The “sensors” in the nose are long neurons that look outward from the nose on one end and into a part of the brain called the olfactory bulb on the other. Ours are poorly developed, but in animals with keen olfactory senses, they are much larger, as is the number of these neurons in the epithelium and their diversity.

It turns out that some snakes manage to be undetectable even to animals for whom scent is everything. This applies to the rattlesnake, for example. Dogs, mongooses, and meerkats simply cannot sense it. However, if it sheds its skin, they can smell the skin. Apparently, snakes have somehow learned to trick the olfactory system of mammals.

It turns out that out of 15 odorants, humans outperform dogs in detecting five, including β-Ionone (scent of cedarwood) and amyl acetate (scent of bananas). Also, humans are better than dogs at distinguishing certain scents (meaning, both feel them, but humans don’t confuse them while dogs do).

Or for instance, Carvone – caraway, dill, mandarin, orange. It exists in two isomeric forms (mirror images, same atoms), and its enantiomers smell differently: S(+)-carvone defines the scent of caraway and dill seeds, while its mirror isomer, R(-)-carvone, smells of spearmint (acute mint). This proves that humans have chiral scent receptors. It gets even more complicated with mixtures. A mixture of A and B can smell entirely different than A or B individually.

Then these receptors in the nose, they are generated from genes. There’s the OR7D4 gene, which creates a receptor that reacts to androstenone – what sweaty socks and body odor after a run smell like. For most, this scent is unpleasant. But there are some who have a slightly different version of this gene, and for them, androstenone smells like vanilla. Of course, this is hereditary. And that’s just one example. You can imagine how many similar situations there are with other genes. It turns out that we literally “see” the world differently in terms of scents. What one describes as the smell of sweaty socks might seem to another as the smell of vanilla, and if he has never smelled vanilla, he too will call it the smell of sweaty socks, until he encounters vanilla.

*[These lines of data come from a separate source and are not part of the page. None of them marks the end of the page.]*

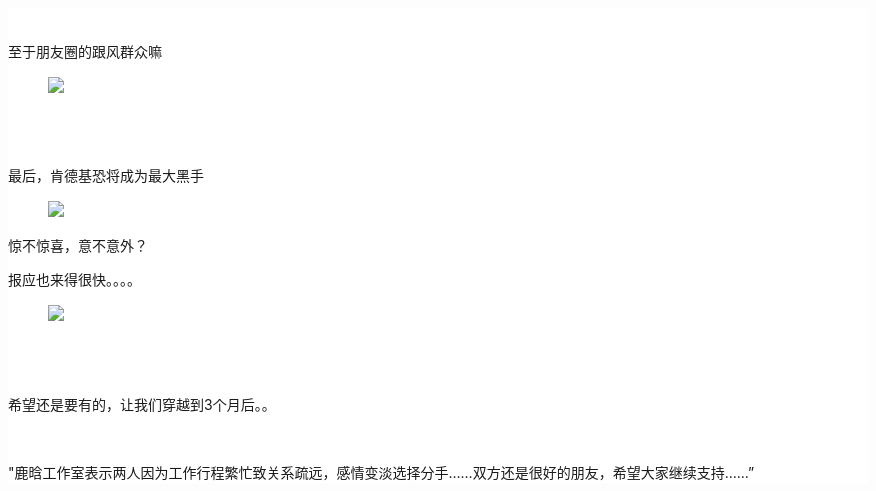  <br>
 <p data-pid="owkVpp2f">至于朋友圈的跟风群众嘛</p>
 <figure>
  <img src="https://pica.zhimg.com/50/v2-1a0eabba12c8626c1e3f05d33f16374d_720w.jpg?source=1940ef5c" data-rawwidth="806" data-rawheight="625" data-original-token="v2-1a0eabba12c8626c1e3f05d33f16374d" class="origin_image zh-lightbox-thumb" width="806" data-original="https://picx.zhimg.com/v2-1a0eabba12c8626c1e3f05d33f16374d_r.jpg?source=1940ef5c">
 </figure>
 <br>
 <br>
 <p data-pid="d0N9i6Q2">最后，肯德基恐将成为最大黑手</p>
 <figure>
  <img src="https://picx.zhimg.com/50/v2-2a184a89667327fd213e55afb2aaccb6_720w.jpg?source=1940ef5c" data-rawwidth="500" data-rawheight="889" data-original-token="v2-2a184a89667327fd213e55afb2aaccb6" class="origin_image zh-lightbox-thumb" width="500" data-original="https://pic1.zhimg.com/v2-2a184a89667327fd213e55afb2aaccb6_r.jpg?source=1940ef5c">
 </figure>
 <p data-pid="a5bNvYCz">惊不惊喜，意不意外？</p>
 <p data-pid="7xU8JT3l">报应也来得很快。。。。</p>
 <figure>
  <img src="https://picx.zhimg.com/50/v2-90ea9bd476d0d3c8385b37dde2702a4d_720w.jpg?source=1940ef5c" data-rawwidth="1081" data-rawheight="1459" data-original-token="v2-90ea9bd476d0d3c8385b37dde2702a4d" class="origin_image zh-lightbox-thumb" width="1081" data-original="https://picx.zhimg.com/v2-90ea9bd476d0d3c8385b37dde2702a4d_r.jpg?source=1940ef5c">
 </figure>
 <br>
 <br>
 <p data-pid="LVA-1eV4">希望还是要有的，让我们穿越到3个月后。。</p>
 <br>
 <p data-pid="P_xYRNWz">"鹿晗工作室表示两人因为工作行程繁忙致关系疏远，感情变淡选择分手……双方还是很好的朋友，希望大家继续支持……”</p>
</body>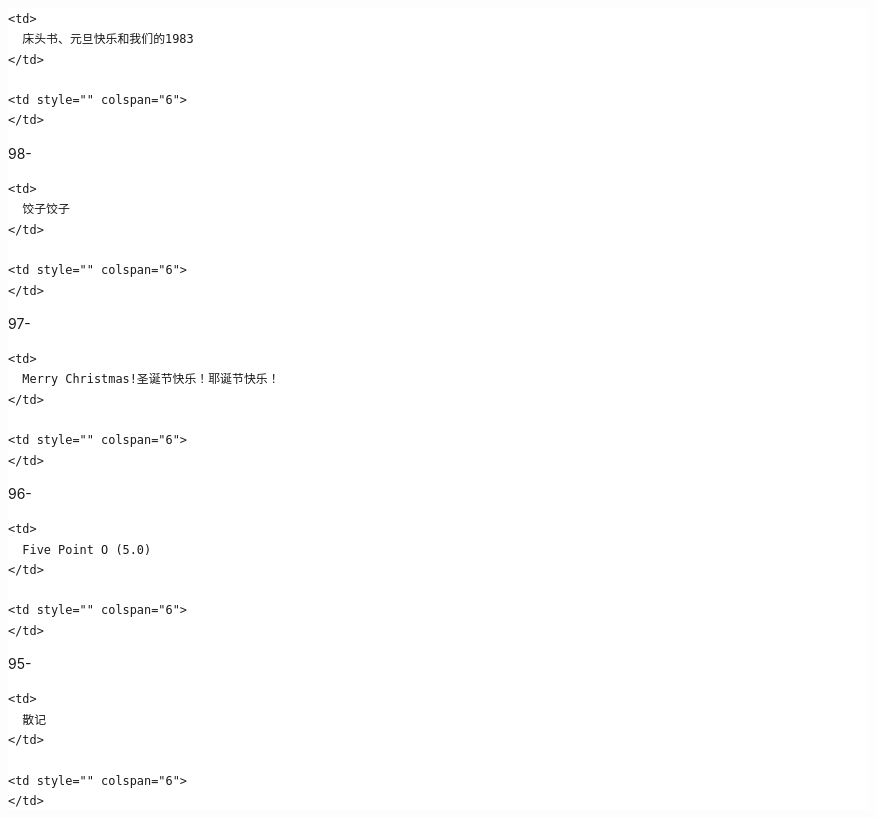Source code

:     <td>
      床头书、元旦快乐和我们的1983
    </td>
    
    <td style="" colspan="6">
    </td>
  </tr>
  
  <tr style="height:13.5pt" height="18">
    <td style="height:13.5pt" height="18">
      98-
    </td>
    
    <td>
      饺子饺子
    </td>
    
    <td style="" colspan="6">
    </td>
  </tr>
  
  <tr style="height:13.5pt" height="18">
    <td style="height:13.5pt" height="18">
      97-
    </td>
    
    <td>
      Merry Christmas!圣诞节快乐！耶诞节快乐！
    </td>
    
    <td style="" colspan="6">
    </td>
  </tr>
  
  <tr style="height:13.5pt" height="18">
    <td style="height:13.5pt" height="18">
      96-
    </td>
    
    <td>
      Five Point O (5.0)
    </td>
    
    <td style="" colspan="6">
    </td>
  </tr>
  
  <tr style="height:13.5pt" height="18">
    <td style="height:13.5pt" height="18">
      95-
    </td>
    
    <td>
      散记
    </td>
    
    <td style="" colspan="6">
    </td>
  </tr>
  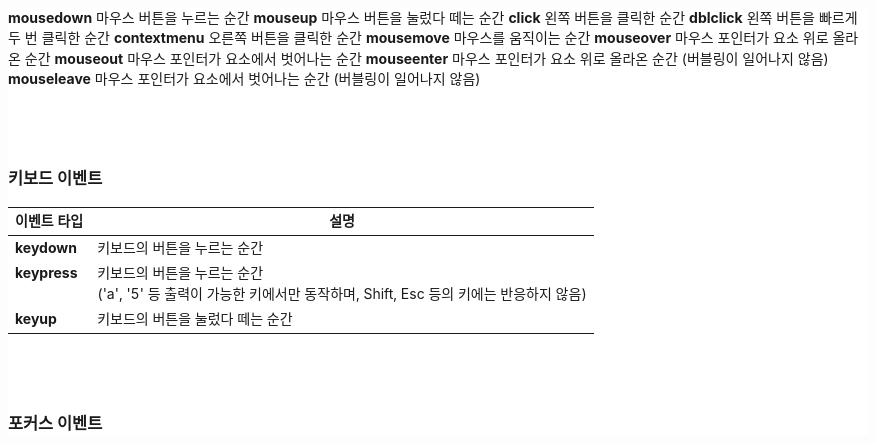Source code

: <td><strong>mousedown</strong></td>
<td>마우스 버튼을 누르는 순간</td>
</tr>
<tr>
<td><strong>mouseup</strong></td>
<td>마우스 버튼을 눌렀다 떼는 순간</td>
</tr>
<tr>
<td><strong>click</strong></td>
<td>왼쪽 버튼을 클릭한 순간</td>
</tr>
<tr>
<td><strong>dblclick</strong></td>
<td>왼쪽 버튼을 빠르게 두 번 클릭한 순간</td>
</tr>
<tr>
<td><strong>contextmenu</strong></td>
<td>오른쪽 버튼을 클릭한 순간</td>
</tr>
<tr>
<td><strong>mousemove</strong></td>
<td>마우스를 움직이는 순간</td>
</tr>
<tr>
<td><strong>mouseover</strong></td>
<td>마우스 포인터가 요소 위로 올라온 순간</td>
</tr>
<tr>
<td><strong>mouseout</strong></td>
<td>마우스 포인터가 요소에서 벗어나는 순간</td>
</tr>
<tr>
<td><strong>mouseenter</strong></td>
<td>마우스 포인터가 요소 위로 올라온 순간 (버블링이 일어나지 않음)</td>
</tr>
<tr>
<td><strong>mouseleave</strong></td>
<td>마우스 포인터가 요소에서 벗어나는 순간 (버블링이 일어나지 않음)</td>
</tr>
</tbody></table>
<p><br /><br /></p>
<h3 id="키보드-이벤트">키보드 이벤트</h3>
<table>
<thead>
<tr>
<th>이벤트 타입</th>
<th>설명</th>
</tr>
</thead>
<tbody><tr>
<td><strong>keydown</strong></td>
<td>키보드의 버튼을 누르는 순간</td>
</tr>
<tr>
<td><strong>keypress</strong></td>
<td>키보드의 버튼을 누르는 순간 <br />('a', '5' 등 출력이 가능한 키에서만 동작하며, Shift, Esc 등의 키에는 반응하지 않음)</td>
</tr>
<tr>
<td><strong>keyup</strong></td>
<td>키보드의 버튼을 눌렀다 떼는 순간</td>
</tr>
</tbody></table>
<p><br /><br /></p>
<h3 id="포커스-이벤트">포커스 이벤트</h3>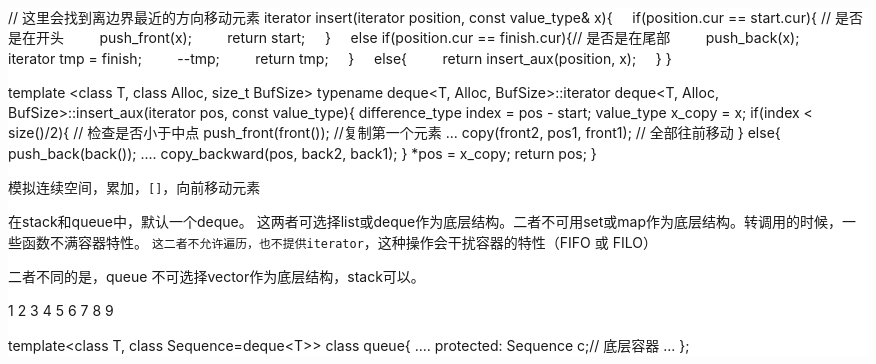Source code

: // 这里会找到离边界最近的方向移动元素
iterator insert(iterator position, const value_type&amp; x){
    if(position.cur == start.cur){  // 是否是在开头
        push_front(x);
        return start;
    }
    else if(position.cur == finish.cur){// 是否是在尾部 
        push_back(x);
        iterator tmp = finish;
        --tmp;
        return tmp;
    }
    else{
        return insert_aux(position, x);
    }
}

template &lt;class T, class Alloc, size_t BufSize&gt;
typename deque&lt;T, Alloc, BufSize&gt;::iterator
deque&lt;T, Alloc, BufSize&gt;::insert_aux(iterator pos, const value_type){
	difference_type index = pos - start;
	value_type x_copy = x;
	if(index &lt; size()/2){  // 检查是否小于中点
		push_front(front()); //复制第一个元素
		...
		copy(front2, pos1, front1);  // 全部往前移动
	}
	else{
		push_back(back());
		....
		copy_backward(pos, back2, back1);
	}
	*pos = x_copy;
	return pos;
}

模拟连续空间，累加，`[]`，向前移动元素

在stack和queue中，默认一个deque。 这两者可选择list或deque作为底层结构。二者不可用set或map作为底层结构。转调用的时候，一些函数不满容器特性。
`这二者不允许遍历，也不提供iterator`，这种操作会干扰容器的特性（FIFO 或 FILO）

二者不同的是，queue 不可选择vector作为底层结构，stack可以。

1
2
3
4
5
6
7
8
9

template&lt;class T, class Sequence=deque&lt;T&gt;&gt;
class queue{
	....
protected:
	Sequence c;// 底层容器
	...
};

It also turns out that the best sniffers are elephants. Apart from the fact that their trunks are structurally better, there are more receptors and a healthy olfactory bulb. Lucy Bates describes an experiment where she took a bit of soil with remnants of their urine from behind a herd of elephants and transferred it hundreds of meters ahead on the herd’s path. Depending on whether it belonged to them, other elephants, or the same herd, the reaction was different. If it belonged to others, they simply walked on and did not notice. But if it belonged to one of them, the elephants were astounded, unable to understand how it could possibly be. It’s like if in our world, you entered a door on the left and came out of a door on the right. They couldn’t understand how the scent could be ahead when they were coming from another direction. The experiment also describes how an elephant can understand that out of a group of scientists who arrived in cars, there’s one newcomer, and he is in the third car on the back seat. It needs to approach him and smell.

Moreover, much is described about the olfaction of birds. Previously it was thought that they had none. Moreover, it turns out the ocean consistently emits a certain scent – dimethyl sulfide, a gas from plankton. And various oceanic birds use this scent pattern – which is plus or minus the same – for navigation.

It turns out that snakes cannot taste or smell with their tongues, but with their quick movements of the forked tongue, they take air samples and send them to the vomeronasal organ (or Jacobson’s organ) for analysis. This organ, by the way, is also present in dogs. With my Yuki, it’s very noticeable when he uses it, and when it’s the nose. Snakes do the same, only unlike dogs, they don’t have another olfactory organ. And we don’t have a vomeronasal organ.